Each line of the listing that includes the string "alarm" is to be identified and copied.

---------- The records ----------

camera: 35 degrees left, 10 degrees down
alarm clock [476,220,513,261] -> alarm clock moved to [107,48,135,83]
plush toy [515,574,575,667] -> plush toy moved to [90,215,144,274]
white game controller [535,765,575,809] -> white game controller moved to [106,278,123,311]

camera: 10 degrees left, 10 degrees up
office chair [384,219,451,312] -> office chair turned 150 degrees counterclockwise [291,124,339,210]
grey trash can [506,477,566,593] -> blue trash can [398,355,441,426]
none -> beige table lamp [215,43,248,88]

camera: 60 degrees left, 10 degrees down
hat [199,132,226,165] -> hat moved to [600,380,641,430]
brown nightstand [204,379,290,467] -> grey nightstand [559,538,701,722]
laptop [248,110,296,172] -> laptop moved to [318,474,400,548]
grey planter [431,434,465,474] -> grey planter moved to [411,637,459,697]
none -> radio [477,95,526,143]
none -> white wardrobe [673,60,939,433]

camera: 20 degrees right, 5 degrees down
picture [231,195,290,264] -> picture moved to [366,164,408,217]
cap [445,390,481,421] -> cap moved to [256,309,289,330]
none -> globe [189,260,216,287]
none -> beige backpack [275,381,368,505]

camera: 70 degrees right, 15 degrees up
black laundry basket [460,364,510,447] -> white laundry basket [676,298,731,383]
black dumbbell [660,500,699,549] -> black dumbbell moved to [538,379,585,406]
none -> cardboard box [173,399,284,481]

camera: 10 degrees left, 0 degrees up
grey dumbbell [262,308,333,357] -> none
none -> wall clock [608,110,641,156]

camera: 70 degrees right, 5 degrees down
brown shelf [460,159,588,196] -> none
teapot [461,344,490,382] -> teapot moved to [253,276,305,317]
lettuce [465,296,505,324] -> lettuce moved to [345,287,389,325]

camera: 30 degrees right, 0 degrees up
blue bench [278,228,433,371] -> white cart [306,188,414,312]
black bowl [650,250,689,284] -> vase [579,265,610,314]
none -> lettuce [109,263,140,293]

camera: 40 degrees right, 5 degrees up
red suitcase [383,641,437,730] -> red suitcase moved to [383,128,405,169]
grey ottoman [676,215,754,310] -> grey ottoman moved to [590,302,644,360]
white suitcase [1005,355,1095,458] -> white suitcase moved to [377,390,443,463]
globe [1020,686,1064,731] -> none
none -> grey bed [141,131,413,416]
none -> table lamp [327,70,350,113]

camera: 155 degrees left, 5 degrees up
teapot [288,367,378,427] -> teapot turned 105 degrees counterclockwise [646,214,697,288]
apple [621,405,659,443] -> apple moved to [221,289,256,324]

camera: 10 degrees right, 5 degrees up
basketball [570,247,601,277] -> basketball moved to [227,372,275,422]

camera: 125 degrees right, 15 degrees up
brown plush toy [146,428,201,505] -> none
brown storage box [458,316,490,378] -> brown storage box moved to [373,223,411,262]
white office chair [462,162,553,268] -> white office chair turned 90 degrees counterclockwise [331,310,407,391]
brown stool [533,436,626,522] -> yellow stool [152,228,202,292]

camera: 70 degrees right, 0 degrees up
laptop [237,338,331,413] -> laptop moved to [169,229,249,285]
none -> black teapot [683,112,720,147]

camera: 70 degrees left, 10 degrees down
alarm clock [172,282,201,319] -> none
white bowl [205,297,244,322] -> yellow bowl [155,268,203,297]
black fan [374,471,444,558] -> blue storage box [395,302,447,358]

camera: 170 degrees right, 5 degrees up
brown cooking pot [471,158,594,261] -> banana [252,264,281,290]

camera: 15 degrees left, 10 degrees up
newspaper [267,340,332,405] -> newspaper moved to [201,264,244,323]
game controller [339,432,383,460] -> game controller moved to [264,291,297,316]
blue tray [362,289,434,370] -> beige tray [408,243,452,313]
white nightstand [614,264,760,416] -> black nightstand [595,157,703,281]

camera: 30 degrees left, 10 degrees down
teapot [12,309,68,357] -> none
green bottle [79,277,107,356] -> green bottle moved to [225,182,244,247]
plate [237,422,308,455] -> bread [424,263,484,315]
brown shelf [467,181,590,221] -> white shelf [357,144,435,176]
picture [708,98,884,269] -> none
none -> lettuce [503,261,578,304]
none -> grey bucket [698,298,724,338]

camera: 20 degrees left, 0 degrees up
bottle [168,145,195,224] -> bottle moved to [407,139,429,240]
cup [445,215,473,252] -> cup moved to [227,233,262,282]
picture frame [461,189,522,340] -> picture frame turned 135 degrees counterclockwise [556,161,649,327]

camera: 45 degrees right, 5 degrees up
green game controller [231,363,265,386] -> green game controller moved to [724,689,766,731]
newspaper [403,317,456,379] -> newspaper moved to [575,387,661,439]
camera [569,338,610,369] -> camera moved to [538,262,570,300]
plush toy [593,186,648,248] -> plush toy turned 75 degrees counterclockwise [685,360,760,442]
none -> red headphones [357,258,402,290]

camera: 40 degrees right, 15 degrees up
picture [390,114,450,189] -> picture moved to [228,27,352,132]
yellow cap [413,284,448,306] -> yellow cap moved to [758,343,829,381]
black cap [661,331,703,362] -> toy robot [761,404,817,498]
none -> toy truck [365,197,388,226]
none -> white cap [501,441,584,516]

----------

The answer:
alarm clock [476,220,513,261] -> alarm clock moved to [107,48,135,83]
alarm clock [172,282,201,319] -> none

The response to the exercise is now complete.